The Inspector shows tool listings, resource browsing, prompt testing, and a live message log. Test your server here before connecting it to Claude Code. If it works in the Inspector but fails in Claude Code, the issue is in the handshake or transport integration.

Claude Code Debug Log

# Start with debug logging
claude --debug-file /tmp/claude.log
 
# Or enable mid-session
/debug

The debug log shows every JSON-RPC message between Claude Code and MCP servers.

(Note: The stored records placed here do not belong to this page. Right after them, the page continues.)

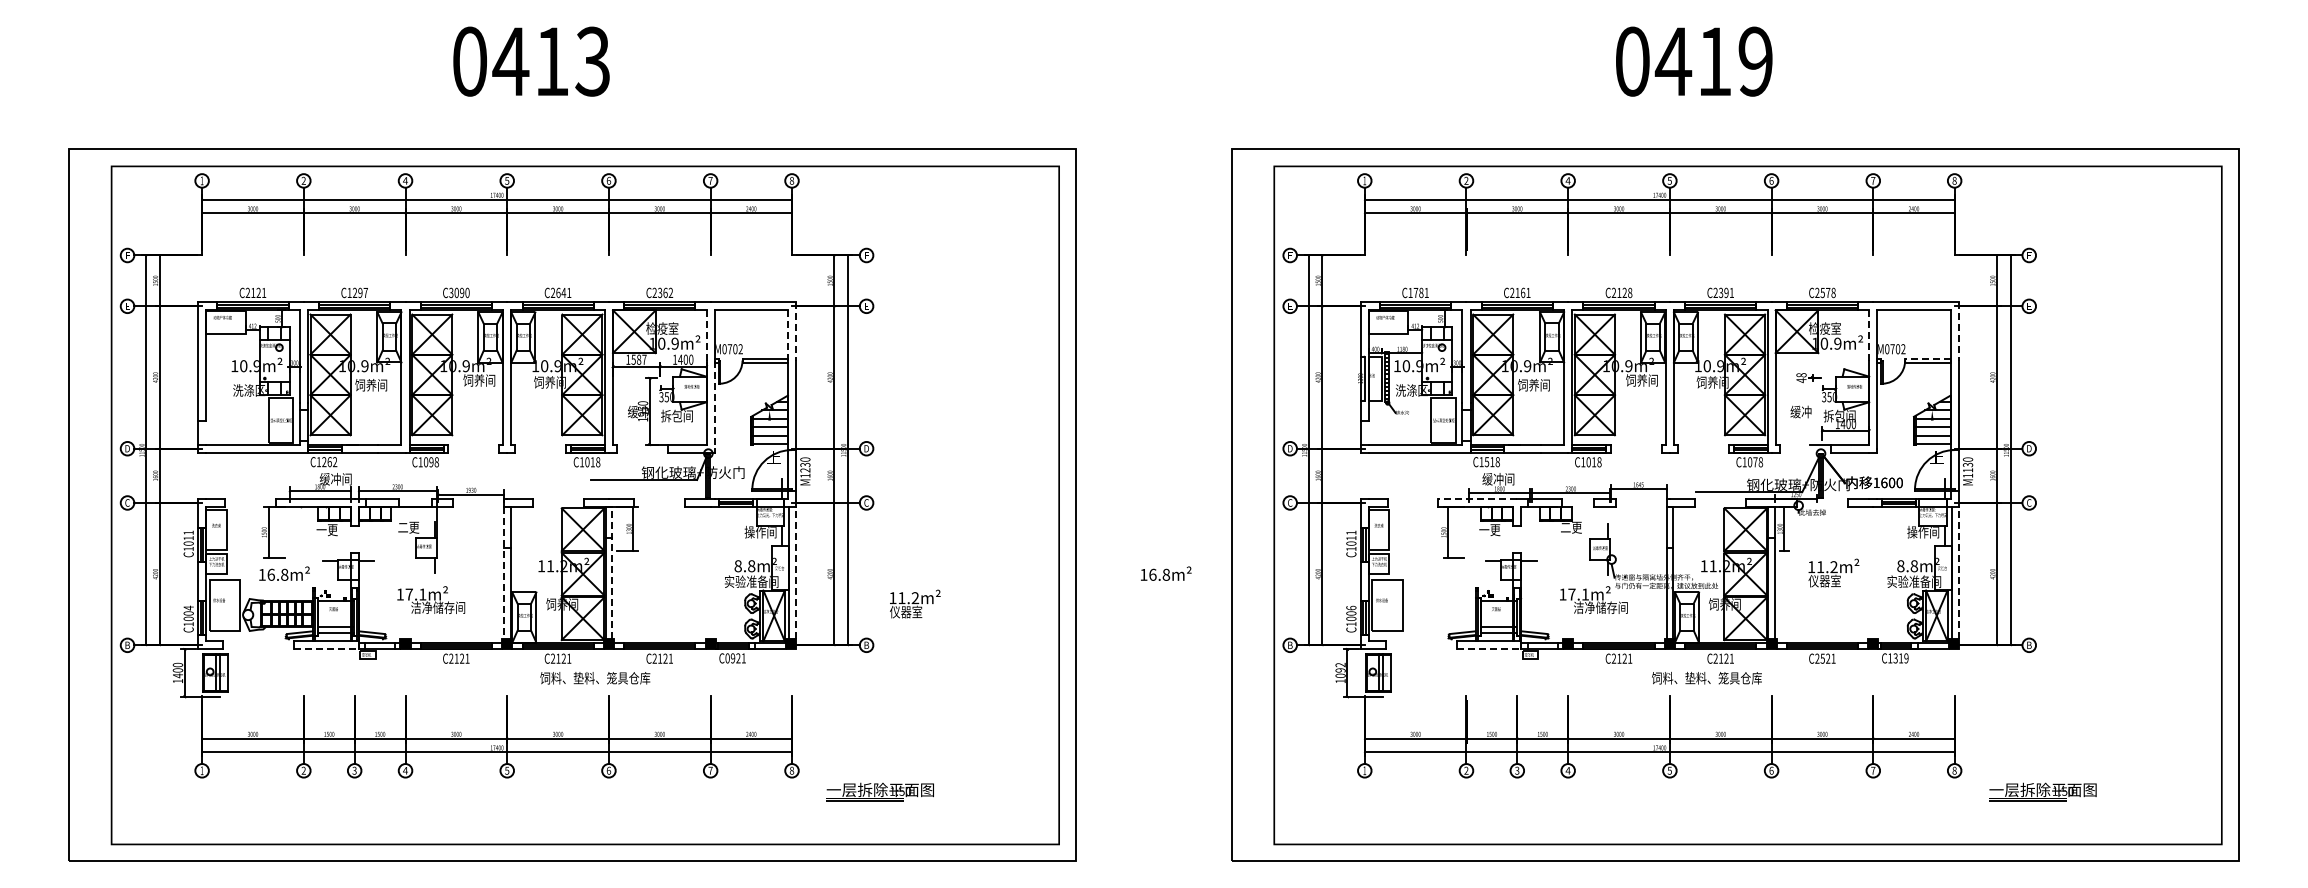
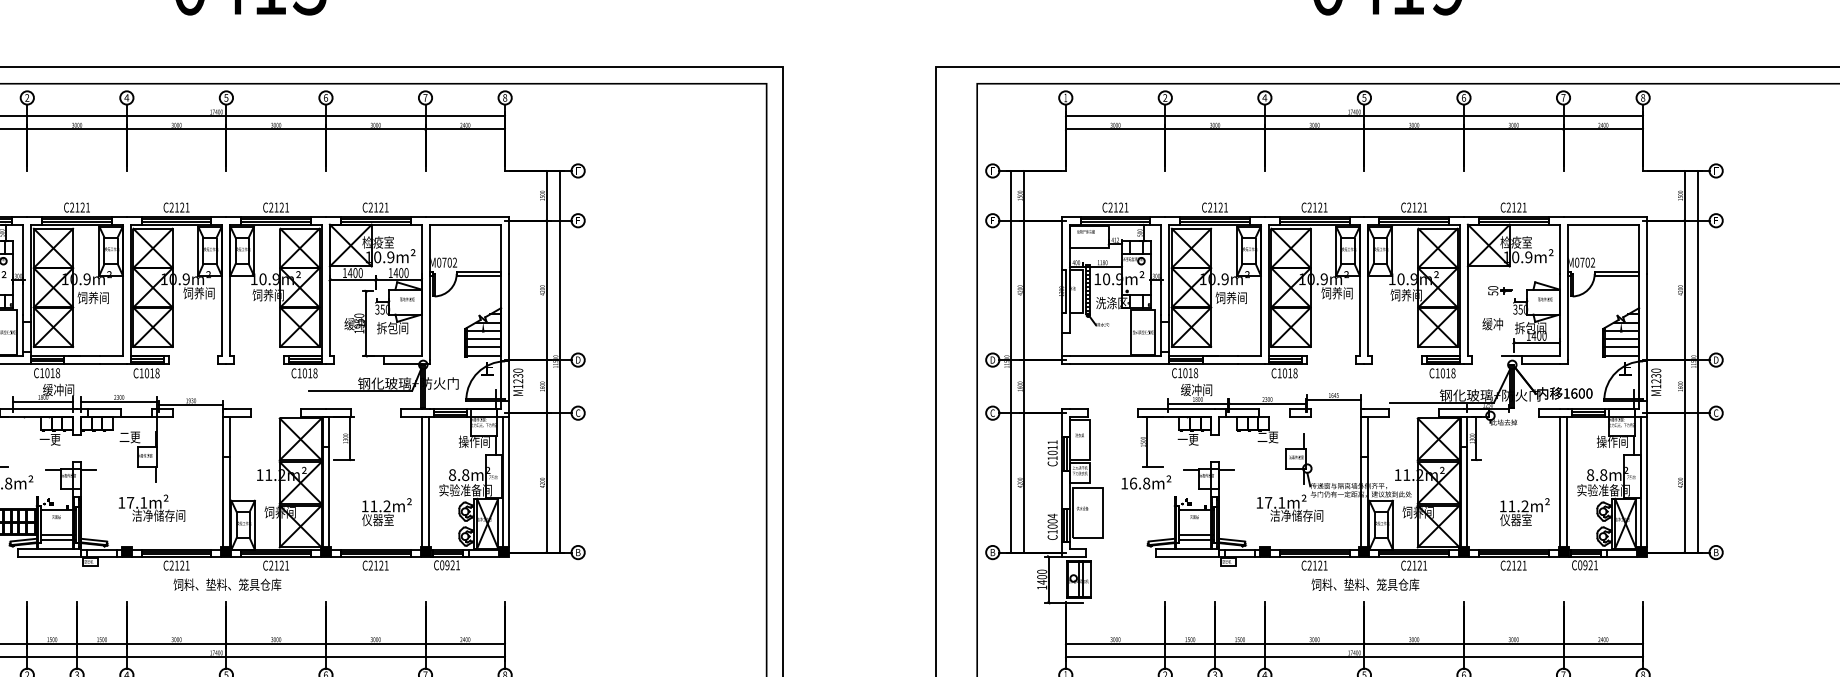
text: (357, 292) -> (79, 207), C1297 -> C2121
text: (459, 292) -> (179, 207), C3090 -> C2121
text: (561, 292) -> (279, 207), C2641 -> C2121
text: (665, 292) -> (381, 207), C2362 -> C2121
text: (1415, 292) -> (1115, 207), C1781 -> C2121
text: (1522, 292) -> (1220, 207), C2161 -> C2121
text: (1630, 292) -> (1325, 207), C2128 -> C2121
text: (1723, 292) -> (1416, 207), C2391 -> C2121
text: (1827, 292) -> (1518, 207), C2578 -> C2121
line: (796, 331) -> (509, 245), dashed -> solid
line: (1958, 331) -> (1646, 245), dashed -> solid
line: (706, 336) -> (421, 250), dashed -> solid
line: (787, 336) -> (500, 250), dashed -> solid
line: (1869, 336) -> (1559, 250), dashed -> solid
line: (1927, 358) -> (1616, 271), dashed -> solid
text: (638, 359) -> (354, 272), 1587 -> 1400
text: (1801, 378) -> (1493, 291), 48 -> 50
line: (714, 405) -> (429, 317), dashed -> solid
text: (329, 462) -> (52, 373), C1262 -> C1018
text: (431, 462) -> (152, 373), C1098 -> C1018
text: (1486, 462) -> (1184, 373), C1518 -> C1018
text: (1755, 462) -> (1448, 373), C1078 -> C1018
text: (1967, 470) -> (1655, 381), M1130 -> M1230
line: (1477, 498) -> (1176, 408), dashed -> solid
line: (612, 572) -> (329, 481), dashed -> solid
line: (796, 572) -> (509, 481), dashed -> solid
text: (1833, 572) -> (1524, 511), moved
line: (1958, 572) -> (1646, 481), dashed -> solid
line: (503, 573) -> (222, 482), dashed -> solid
line: (707, 573) -> (422, 482), added
line: (714, 573) -> (429, 482), added
text: (1166, 573) -> (1146, 482), moved
line: (1869, 573) -> (1559, 482), added
line: (1876, 573) -> (1566, 482), added
text: (915, 603) -> (387, 511), moved
text: (1351, 608) -> (1052, 516), C1006 -> C1004
line: (327, 649) -> (50, 556), dashed -> solid
line: (1489, 649) -> (1187, 556), dashed -> solid
text: (1822, 658) -> (1513, 565), C2521 -> C2121
text: (1898, 658) -> (1588, 565), C1319 -> C0921
text: (1340, 670) -> (1042, 577), 1092 -> 1400
text: (595, 678) -> (227, 584), moved
text: (1706, 678) -> (1365, 584), moved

Filter for your server name to see the exact protocol exchange.

In-Session Checks

/mcp -- view all server statuses, authenticate, reconnect failed servers
Ask Claude to list available MCP tools -- verifies tool discovery is working
Check /mcp after an error to see if the server is still connected

Version Compatibility

The MCP specification has breaking changes on roughly 3-month cycles:

Date	Change
2025-03-26	Added JSON-RPC batching
2025-06-18	Removed JSON-RPC batching, added structured tool outputs, added elicitation, enhanced OAuth, deprecated SSE transport

SDK version risks:

Python SDK V1 to V2 is a breaking migration (FastMCP renamed to McpServer)
TypeScript SDK maintains backwards compatibility within major versions
Minor SDK updates may add features but should not break existing servers

Recommendations: Pin SDK versions explicitly in package.json or requirements.txt. Test against MCP Inspector after every SDK update. Monitor the MCP specification changelog before upgrading.